_Problem:_ Within the entries below, count the lines that hold the string "ecosystem" and give only that number.
● ● ● ● ● ● ●
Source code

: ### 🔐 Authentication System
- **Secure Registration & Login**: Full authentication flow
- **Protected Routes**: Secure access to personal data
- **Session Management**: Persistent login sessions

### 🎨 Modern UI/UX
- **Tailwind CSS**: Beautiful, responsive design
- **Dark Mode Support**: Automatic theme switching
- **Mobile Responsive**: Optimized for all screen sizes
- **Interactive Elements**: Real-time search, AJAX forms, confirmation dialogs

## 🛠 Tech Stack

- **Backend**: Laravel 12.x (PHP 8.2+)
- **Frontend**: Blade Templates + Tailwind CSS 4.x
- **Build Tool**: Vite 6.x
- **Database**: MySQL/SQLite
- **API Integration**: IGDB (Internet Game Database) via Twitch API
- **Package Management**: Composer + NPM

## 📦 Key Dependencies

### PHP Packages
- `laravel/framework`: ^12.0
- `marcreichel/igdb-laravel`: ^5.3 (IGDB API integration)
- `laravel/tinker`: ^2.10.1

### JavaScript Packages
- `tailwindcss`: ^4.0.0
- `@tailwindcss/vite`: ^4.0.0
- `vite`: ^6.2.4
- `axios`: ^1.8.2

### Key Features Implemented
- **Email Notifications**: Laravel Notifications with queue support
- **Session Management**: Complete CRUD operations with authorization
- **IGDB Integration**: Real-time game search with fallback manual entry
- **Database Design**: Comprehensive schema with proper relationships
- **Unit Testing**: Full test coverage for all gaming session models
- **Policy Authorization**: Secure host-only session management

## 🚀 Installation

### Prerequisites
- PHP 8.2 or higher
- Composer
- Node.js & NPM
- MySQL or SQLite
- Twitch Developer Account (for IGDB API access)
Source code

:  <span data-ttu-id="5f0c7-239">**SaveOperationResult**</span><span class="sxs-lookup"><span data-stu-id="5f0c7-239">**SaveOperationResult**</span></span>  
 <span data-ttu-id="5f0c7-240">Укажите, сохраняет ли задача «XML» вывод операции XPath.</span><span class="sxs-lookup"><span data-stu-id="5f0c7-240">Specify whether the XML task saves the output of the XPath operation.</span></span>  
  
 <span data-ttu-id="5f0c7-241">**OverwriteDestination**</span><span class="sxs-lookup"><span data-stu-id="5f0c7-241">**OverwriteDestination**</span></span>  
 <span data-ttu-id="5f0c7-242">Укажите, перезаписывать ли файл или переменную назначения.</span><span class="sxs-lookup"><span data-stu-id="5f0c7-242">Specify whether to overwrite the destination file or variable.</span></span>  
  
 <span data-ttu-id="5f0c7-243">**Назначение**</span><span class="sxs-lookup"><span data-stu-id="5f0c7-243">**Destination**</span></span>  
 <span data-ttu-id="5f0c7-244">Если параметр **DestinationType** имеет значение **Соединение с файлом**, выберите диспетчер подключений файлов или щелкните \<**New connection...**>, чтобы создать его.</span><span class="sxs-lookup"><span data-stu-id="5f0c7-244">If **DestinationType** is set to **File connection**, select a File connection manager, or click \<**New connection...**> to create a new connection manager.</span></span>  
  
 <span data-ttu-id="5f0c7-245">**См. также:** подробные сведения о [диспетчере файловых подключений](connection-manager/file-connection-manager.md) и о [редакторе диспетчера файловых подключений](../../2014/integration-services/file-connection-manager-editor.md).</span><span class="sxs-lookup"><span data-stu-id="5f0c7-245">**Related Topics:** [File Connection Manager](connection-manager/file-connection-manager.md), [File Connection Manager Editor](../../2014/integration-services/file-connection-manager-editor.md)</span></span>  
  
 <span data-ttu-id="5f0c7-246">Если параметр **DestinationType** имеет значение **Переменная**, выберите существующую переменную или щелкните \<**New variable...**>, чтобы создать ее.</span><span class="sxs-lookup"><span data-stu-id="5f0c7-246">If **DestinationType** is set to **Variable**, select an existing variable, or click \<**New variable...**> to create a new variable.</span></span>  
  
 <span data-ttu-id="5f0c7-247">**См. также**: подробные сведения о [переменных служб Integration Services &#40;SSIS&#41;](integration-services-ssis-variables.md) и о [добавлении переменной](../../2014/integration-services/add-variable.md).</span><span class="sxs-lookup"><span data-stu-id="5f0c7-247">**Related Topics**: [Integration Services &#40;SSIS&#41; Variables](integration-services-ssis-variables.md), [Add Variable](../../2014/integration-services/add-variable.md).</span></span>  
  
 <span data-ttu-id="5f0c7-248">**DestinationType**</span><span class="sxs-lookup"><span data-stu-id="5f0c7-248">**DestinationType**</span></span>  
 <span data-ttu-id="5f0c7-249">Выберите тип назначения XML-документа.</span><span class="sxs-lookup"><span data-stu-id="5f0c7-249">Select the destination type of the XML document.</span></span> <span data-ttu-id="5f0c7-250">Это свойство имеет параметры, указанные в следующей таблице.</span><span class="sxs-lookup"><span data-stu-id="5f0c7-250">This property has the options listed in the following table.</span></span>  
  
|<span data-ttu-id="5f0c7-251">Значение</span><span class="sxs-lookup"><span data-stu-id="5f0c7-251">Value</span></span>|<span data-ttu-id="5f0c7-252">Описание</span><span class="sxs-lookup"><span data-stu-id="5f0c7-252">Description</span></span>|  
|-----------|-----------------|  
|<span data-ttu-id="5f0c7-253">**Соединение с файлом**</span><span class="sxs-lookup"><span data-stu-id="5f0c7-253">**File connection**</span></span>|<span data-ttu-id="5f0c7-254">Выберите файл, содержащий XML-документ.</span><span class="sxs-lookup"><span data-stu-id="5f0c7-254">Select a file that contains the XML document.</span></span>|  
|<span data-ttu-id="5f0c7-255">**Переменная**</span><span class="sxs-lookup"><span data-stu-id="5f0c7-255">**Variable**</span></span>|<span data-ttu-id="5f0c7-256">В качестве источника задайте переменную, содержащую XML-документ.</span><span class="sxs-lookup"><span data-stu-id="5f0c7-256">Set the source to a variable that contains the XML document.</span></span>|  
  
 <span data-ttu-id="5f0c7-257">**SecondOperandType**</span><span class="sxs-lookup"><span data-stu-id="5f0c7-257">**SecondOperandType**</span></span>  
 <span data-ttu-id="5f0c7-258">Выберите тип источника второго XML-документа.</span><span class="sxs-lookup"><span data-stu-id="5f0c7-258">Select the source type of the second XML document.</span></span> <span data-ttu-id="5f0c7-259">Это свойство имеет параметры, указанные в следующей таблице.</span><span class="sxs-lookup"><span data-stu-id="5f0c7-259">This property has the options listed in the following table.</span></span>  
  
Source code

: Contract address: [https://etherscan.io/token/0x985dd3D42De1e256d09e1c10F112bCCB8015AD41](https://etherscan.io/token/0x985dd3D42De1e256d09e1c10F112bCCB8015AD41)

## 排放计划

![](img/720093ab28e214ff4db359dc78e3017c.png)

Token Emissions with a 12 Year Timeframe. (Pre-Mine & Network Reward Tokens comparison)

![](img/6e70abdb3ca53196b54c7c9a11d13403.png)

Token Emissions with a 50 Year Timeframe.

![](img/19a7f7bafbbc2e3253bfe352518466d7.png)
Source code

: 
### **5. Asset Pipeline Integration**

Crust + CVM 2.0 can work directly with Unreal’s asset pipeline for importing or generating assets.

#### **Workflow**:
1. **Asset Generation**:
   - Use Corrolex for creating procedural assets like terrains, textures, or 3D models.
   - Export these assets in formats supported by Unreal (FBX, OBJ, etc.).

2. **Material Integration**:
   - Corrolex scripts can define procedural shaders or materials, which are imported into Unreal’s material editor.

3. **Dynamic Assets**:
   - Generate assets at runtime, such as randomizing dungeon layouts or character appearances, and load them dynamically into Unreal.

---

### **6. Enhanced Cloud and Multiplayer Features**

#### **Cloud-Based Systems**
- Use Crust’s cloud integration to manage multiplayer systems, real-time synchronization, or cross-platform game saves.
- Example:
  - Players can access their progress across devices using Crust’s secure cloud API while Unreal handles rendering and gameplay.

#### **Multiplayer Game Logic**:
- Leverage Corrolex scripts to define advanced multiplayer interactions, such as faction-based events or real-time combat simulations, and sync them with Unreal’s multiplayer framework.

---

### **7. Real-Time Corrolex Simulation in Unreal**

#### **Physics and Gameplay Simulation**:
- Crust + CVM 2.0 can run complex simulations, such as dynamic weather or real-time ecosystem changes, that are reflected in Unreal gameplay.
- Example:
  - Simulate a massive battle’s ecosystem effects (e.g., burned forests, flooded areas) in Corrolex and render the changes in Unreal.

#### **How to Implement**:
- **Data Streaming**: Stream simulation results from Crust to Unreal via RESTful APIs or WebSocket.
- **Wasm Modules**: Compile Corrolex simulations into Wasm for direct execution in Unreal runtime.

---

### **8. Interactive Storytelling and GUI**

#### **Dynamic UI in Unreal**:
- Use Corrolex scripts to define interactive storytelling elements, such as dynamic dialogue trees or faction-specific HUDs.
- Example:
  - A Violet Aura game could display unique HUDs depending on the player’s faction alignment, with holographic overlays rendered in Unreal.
● ● ● ● ● ● ●
_Task result:_ 2